A member of the Banana Unit told Gonsalves, who is also Minister of Finance, of the problems they were having receiving their travel allowance.
“Prime Minister, we’d like to get these things addressed because it is very tight. … We need to get that money. Since June we haven’t received a cent for travelling. … I mean it is time,” he pleaded.
And while Gonsalves, said he will try to resolve the situation, he added, somewhat light-heartedly: “What I want you to do for me, not in this forum, nationally, I want you to say, ‘De Comrade working very hard; De Comrade deserves an increase.”
Marcus Richards, a research scientist at the Plant Protection and Quarantine Unit inquired about replacement vehicles for the Ministry.
He said that while Gonsalves had observed that the Ministry of Agriculture has the most vehicles per square meter, consideration should be given to the age of some of these vehicles.
“It impacts on efficiency, especially given the frequency of breakdown and the cost of maintenance,” Richards said.
According to Richards, the work of the Ministry is hampered by one of the “small issue”, which Gonsalves have repeated said, public service should get right.
The “small issue” at the Plant Protection and Quarantine Unit was a leak problem that that puts EC$1 million in equipment at risk, according to Richards.
Gonsalves told the agriculture officials that things were not “easy”, economically.
“… when you turn up on the 29th or 30th of any month, you know your money [is] inside of your account. … I know many countries in the Caribbean, you turn up at the bank at the end of the month and the money ain’t there,” he said.
“But we have been able to hold it and that is why we got to really work harder,” he added even as he said reliability of the market and the tradition of the skills are some of the issues affecting the banana industry.
He, however, said “… bananas excite passion in a way that tomatoes do not”.
But Keizer, the WINFAM executive, noted that farmer have been “a very resilient bunch”.

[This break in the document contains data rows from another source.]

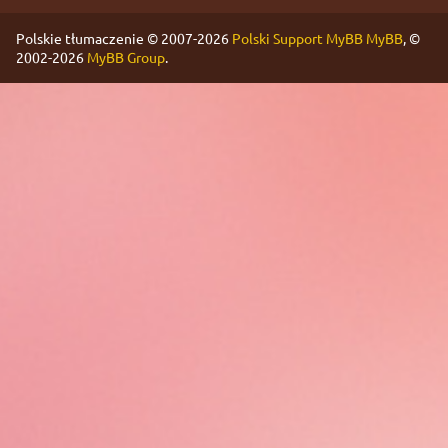
Polskie tłumaczenie © 2007-2026
Polski Support MyBB
MyBB
, ©
2002-2026
MyBB Group
.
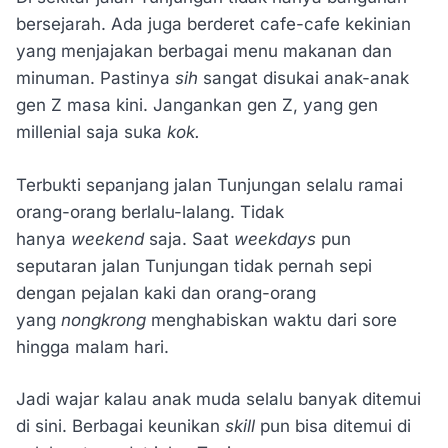
bersejarah. Ada juga berderet cafe-cafe kekinian
yang menjajakan berbagai menu makanan dan
minuman. Pastinya
sih
sangat disukai anak-anak
gen Z masa kini. Jangankan gen Z, yang gen
millenial saja suka
kok.
Terbukti sepanjang jalan Tunjungan selalu ramai
orang-orang berlalu-lalang. Tidak
hanya
weekend
saja. Saat
weekdays
pun
seputaran jalan Tunjungan tidak pernah sepi
dengan pejalan kaki dan orang-orang
yang
nongkrong
menghabiskan waktu dari sore
hingga malam hari.
Jadi wajar kalau anak muda selalu banyak ditemui
di sini. Berbagai keunikan
skill
pun bisa ditemui di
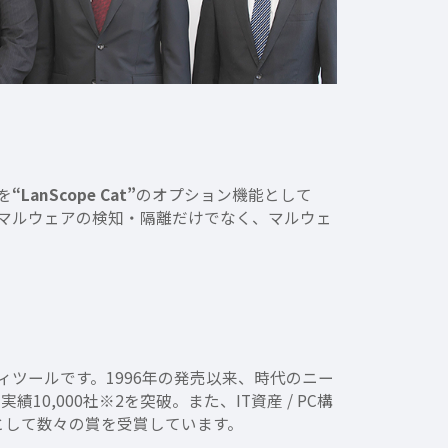
を
“LanScope Cat”
のオプション機能として
、マルウェアの検知・隔離だけでなく、マルウェ
ツールです。1996年の発売以来、時代のニー
0,000社※2を突破。また、IT資産 / PC構
トとして数々の賞を受賞しています。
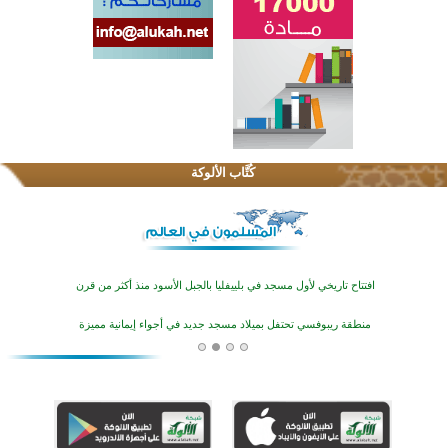
اختتام الدورة التاسعة لمسابقة حفظ وتلاوة القرآن الكريم في أزناكاييف
تيسليتش تختتم برنامجا تعليميا لتعزيز القيم وبناء الشخصية للشباب المسلمين
كُتَّاب الألوكة
اختتام منافسات قرآنية متميزة في بنغلاديش بمشاركة 3000 متسابق
أكثر من 400 طالب يشاركون في مسابقة المعلومات الإسلامية بأستراليا
افتتاح تاريخي لأول مسجد في بلييفليا بالجبل الأسود منذ أكثر من قرن
منطقة ريبوفسي تحتفل بميلاد مسجد جديد في أجواء إيمانية مميزة
أكبر مشروع إسلامي في ريف أستراليا يفتتح أبوابه بعد سنوات من العمل والعطاء
القرآن والتربية في صدارة البرامج الصيفية للمسلمين في بينزا وساراتوف وموردوفيا هذا العام
اختتام الدورة التاسعة لمسابقة حفظ وتلاوة القرآن الكريم في أزناكاييف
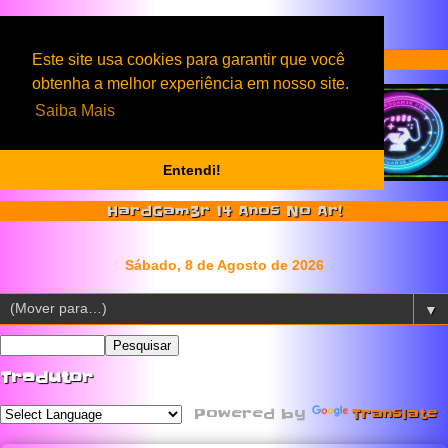
Serviços & Produtos HardGam3r
Este site usa cookies para garantir que você
obtenha a melhor experiência em nosso site.
Saiba Mais
Entendi!
HardGam3r 14 Anos No Ar!
▼
Tradutor
Powered by
Translate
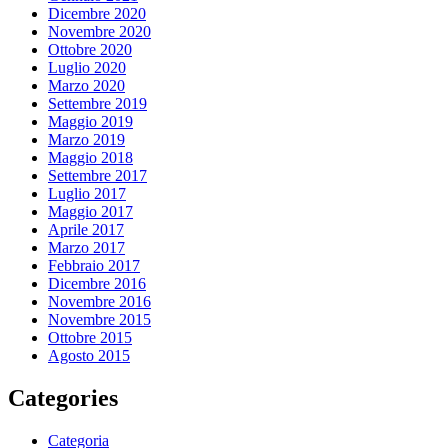
Dicembre 2020
Novembre 2020
Ottobre 2020
Luglio 2020
Marzo 2020
Settembre 2019
Maggio 2019
Marzo 2019
Maggio 2018
Settembre 2017
Luglio 2017
Maggio 2017
Aprile 2017
Marzo 2017
Febbraio 2017
Dicembre 2016
Novembre 2016
Novembre 2015
Ottobre 2015
Agosto 2015
Categories
Categoria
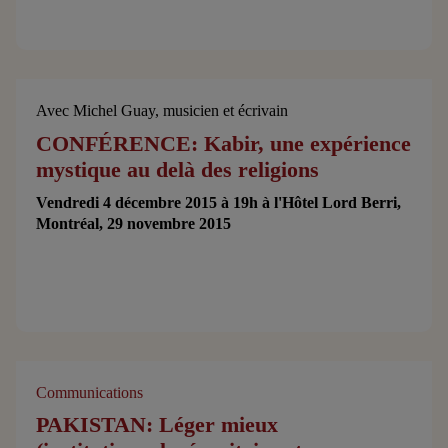
Avec Michel Guay, musicien et écrivain
CONFÉRENCE: Kabir, une expérience
mystique au delà des religions
Vendredi 4 décembre 2015 à 19h à l'Hôtel Lord Berri,
Montréal, 29 novembre 2015
Communications
PAKISTAN: Léger mieux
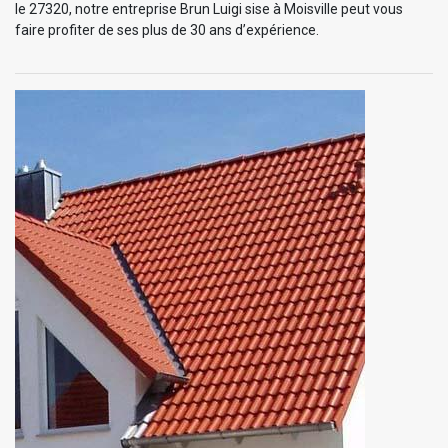
le 27320, notre entreprise Brun Luigi sise à Moisville peut vous
faire profiter de ses plus de 30 ans d’expérience.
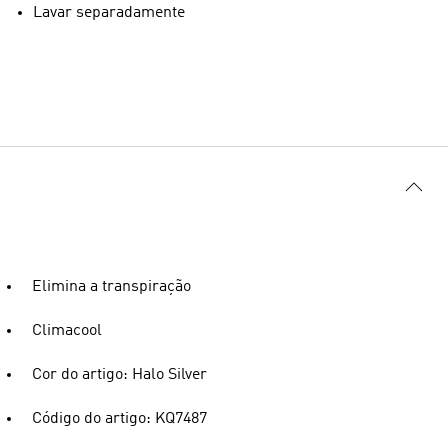
Lavar separadamente
Elimina a transpiração
Climacool
Cor do artigo: Halo Silver
Código do artigo: KQ7487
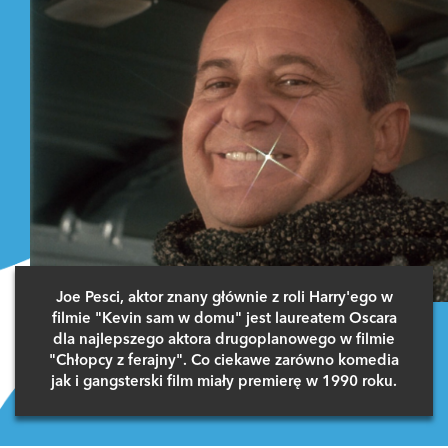
Joe Pesci, aktor znany głównie z roli Harry'ego w
filmie "Kevin sam w domu" jest laureatem Oscara
dla najlepszego aktora drugoplanowego w filmie
"Chłopcy z ferajny". Co ciekawe zarówno komedia
jak i gangsterski film miały premierę w 1990 roku.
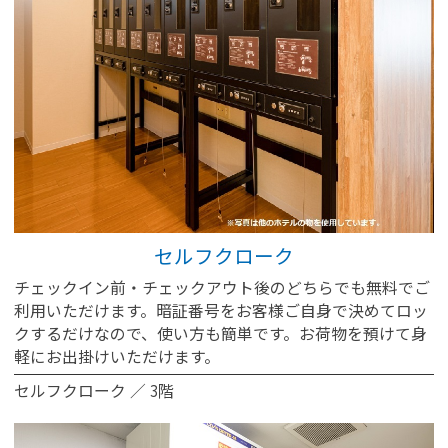
セルフクローク
チェックイン前・チェックアウト後のどちらでも無料でご
利用いただけます。暗証番号をお客様ご自身で決めてロッ
クするだけなので、使い方も簡単です。お荷物を預けて身
軽にお出掛けいただけます。
セルフクローク ／ 3階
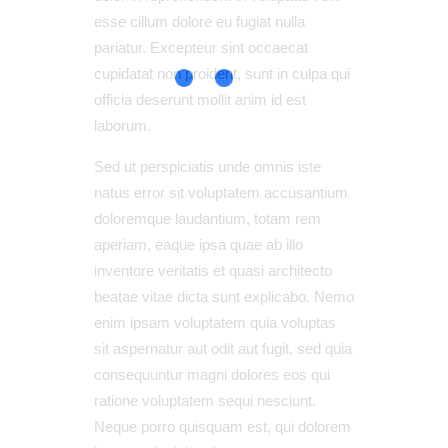
esse cillum dolore eu fugiat nulla
pariatur. Excepteur sint occaecat
cupidatat non proident, sunt in culpa qui
officia deserunt mollit anim id est
laborum.
Sed ut perspiciatis unde omnis iste
natus error sit voluptatem accusantium
doloremque laudantium, totam rem
aperiam, eaque ipsa quae ab illo
inventore veritatis et quasi architecto
beatae vitae dicta sunt explicabo. Nemo
enim ipsam voluptatem quia voluptas
sit aspernatur aut odit aut fugit, sed quia
consequuntur magni dolores eos qui
ratione voluptatem sequi nesciunt.
Neque porro quisquam est, qui dolorem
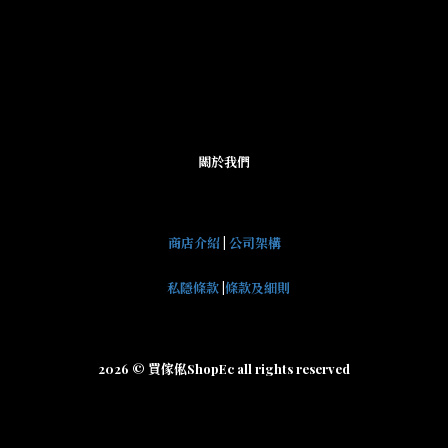
關於我們
商店介紹
|
公司架構
私隱條款
|
條款及細則
2026 © 買傢俬ShopEc all rights reserved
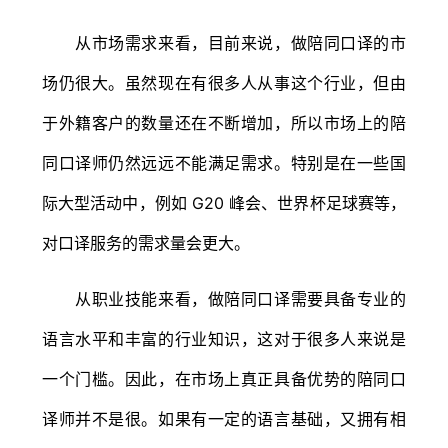
从市场需求来看，目前来说，做陪同口译的市
场仍很大。虽然现在有很多人从事这个行业，但由
于外籍客户的数量还在不断增加，所以市场上的陪
同口译师仍然远远不能满足需求。特别是在一些国
际大型活动中，例如 G20 峰会、世界杯足球赛等，
对口译服务的需求量会更大。
从职业技能来看，做陪同口译需要具备专业的
语言水平和丰富的行业知识，这对于很多人来说是
一个门槛。因此，在市场上真正具备优势的陪同口
译师并不是很。如果有一定的语言基础，又拥有相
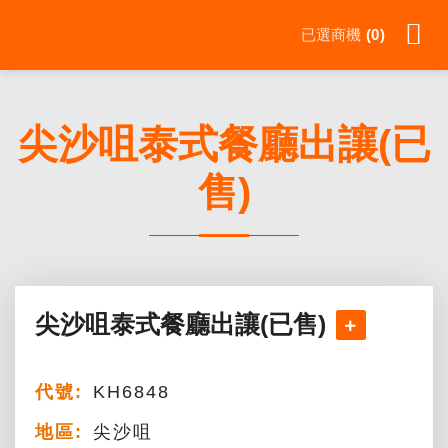
Skip
已選商機
0
to
content
尖沙咀泰式餐廳出讓(已
售)
尖沙咀泰式餐廳出讓(已售)
代號:
KH6848
地區:
尖沙咀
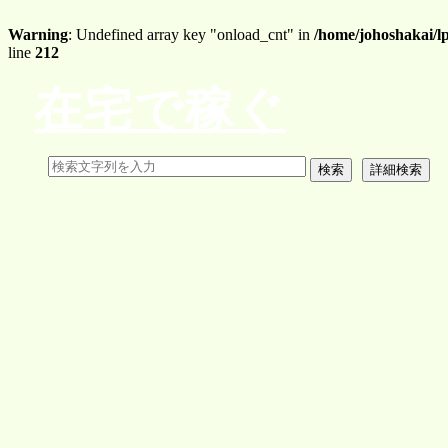
Warning
: Undefined array key "onload_cnt" in
/home/johoshakai/l
line
212
在宅で稼ぐ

“They are quick to respond to things and as bad as things are now, there are some farmers who are even looking for tissue culture plants,” he told the meeting.
“Farmers realise that there’s not just guaranteed income that you get from bananas but, unlike dasheen and other agricultural produce, bananas is on-going. Almost every fortnight there is an income that you can get from bananas,” he further said.